Em seu blog, também fechado após a denúncia, Ana tinha postado algo sobre o que chamou de “perfeita estratégia” para se vingar de um homem “infiel”, o que unido a sua condição de “feminista radical”, assumida por ela mesma, poderia alimentar essa hipótese.

Ana, que trabalha como jornalista no “Gotlands Folkblad”, mantém vínculos com grupos anticastristas há anos, o que acabou gerando algumas acusações de supostos contatos com a CIA.

O processo judicial não foi menos polêmico: o dia que se apresentou a denúncia, a juíza de guarda ordenou a prisão de Assange sem direito de defesa, uma notícia que foi confirmada por ela mesma a um jornalista.

Menos de um dia depois, a promotora-chefe, Eva Finné, cancelou a ordem de prisão, limitando o caso em uma investigação por assédio. No entanto, uma semana depois, a juíza superior, Marianne Ny, reabriu o caso de estupro sem explicar os motivos de sua decisão.

Depois, Marianne ordenou a prisão de Assange, que já se encontrava fora da Suécia, e emitiu uma ordem de prisão europeia.
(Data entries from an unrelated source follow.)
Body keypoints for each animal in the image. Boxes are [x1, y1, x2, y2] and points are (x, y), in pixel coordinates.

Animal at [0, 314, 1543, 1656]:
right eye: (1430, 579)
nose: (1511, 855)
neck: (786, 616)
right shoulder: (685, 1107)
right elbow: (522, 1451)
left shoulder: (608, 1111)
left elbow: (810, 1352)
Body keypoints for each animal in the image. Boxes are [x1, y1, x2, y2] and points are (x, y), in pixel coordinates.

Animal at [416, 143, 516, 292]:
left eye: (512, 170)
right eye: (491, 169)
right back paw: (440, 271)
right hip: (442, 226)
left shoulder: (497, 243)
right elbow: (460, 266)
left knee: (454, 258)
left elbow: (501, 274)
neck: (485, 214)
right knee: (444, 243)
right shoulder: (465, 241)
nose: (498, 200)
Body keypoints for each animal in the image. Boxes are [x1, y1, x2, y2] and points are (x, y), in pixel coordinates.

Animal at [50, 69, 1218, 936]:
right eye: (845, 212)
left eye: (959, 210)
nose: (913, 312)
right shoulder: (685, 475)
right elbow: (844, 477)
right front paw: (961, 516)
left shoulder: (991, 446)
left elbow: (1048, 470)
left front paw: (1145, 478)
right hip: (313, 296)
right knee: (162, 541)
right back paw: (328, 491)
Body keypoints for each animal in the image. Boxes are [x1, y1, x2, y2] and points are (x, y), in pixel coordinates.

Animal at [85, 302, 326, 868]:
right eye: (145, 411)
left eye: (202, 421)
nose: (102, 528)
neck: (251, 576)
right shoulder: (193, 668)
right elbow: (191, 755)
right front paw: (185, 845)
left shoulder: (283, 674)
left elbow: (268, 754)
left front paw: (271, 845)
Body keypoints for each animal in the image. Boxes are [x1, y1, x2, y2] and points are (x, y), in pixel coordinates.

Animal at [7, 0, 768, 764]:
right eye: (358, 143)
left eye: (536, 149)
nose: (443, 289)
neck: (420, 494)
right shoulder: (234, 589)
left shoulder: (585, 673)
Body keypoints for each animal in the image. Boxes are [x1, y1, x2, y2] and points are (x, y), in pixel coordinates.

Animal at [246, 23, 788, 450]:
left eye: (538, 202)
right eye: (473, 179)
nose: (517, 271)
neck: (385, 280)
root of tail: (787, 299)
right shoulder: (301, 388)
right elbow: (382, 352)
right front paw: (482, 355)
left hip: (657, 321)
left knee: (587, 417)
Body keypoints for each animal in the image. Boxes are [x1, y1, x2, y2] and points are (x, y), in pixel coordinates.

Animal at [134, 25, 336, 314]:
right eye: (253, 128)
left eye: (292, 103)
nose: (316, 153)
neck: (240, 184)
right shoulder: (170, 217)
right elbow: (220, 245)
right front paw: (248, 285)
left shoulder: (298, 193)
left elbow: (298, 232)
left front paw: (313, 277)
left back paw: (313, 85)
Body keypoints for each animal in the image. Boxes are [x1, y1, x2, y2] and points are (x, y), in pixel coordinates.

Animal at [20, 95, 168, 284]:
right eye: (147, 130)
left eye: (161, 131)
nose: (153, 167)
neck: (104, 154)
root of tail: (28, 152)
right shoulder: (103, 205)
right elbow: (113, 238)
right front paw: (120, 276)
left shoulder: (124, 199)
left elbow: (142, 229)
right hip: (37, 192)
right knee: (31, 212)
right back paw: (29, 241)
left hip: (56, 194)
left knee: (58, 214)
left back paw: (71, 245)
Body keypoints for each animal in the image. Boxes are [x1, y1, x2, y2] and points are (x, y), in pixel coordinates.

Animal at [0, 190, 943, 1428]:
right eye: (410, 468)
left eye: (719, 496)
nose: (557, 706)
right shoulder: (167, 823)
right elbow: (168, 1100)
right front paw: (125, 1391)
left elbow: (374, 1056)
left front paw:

Após várias apelações, as quais só serviram para limitar a quatro os crimes e diminuir o de estupro a um “grau menor”, Assange foi detido em Londres pela Polícia britânica em dezembro de 2010.

No Reino Unido, as autoridades deram início a um longo processo judicial, que foi encerrado somente no último dia 14 de junho, quando o Supremo britânico rejeitou seu último recurso e reafirmou sua extradição a Suécia.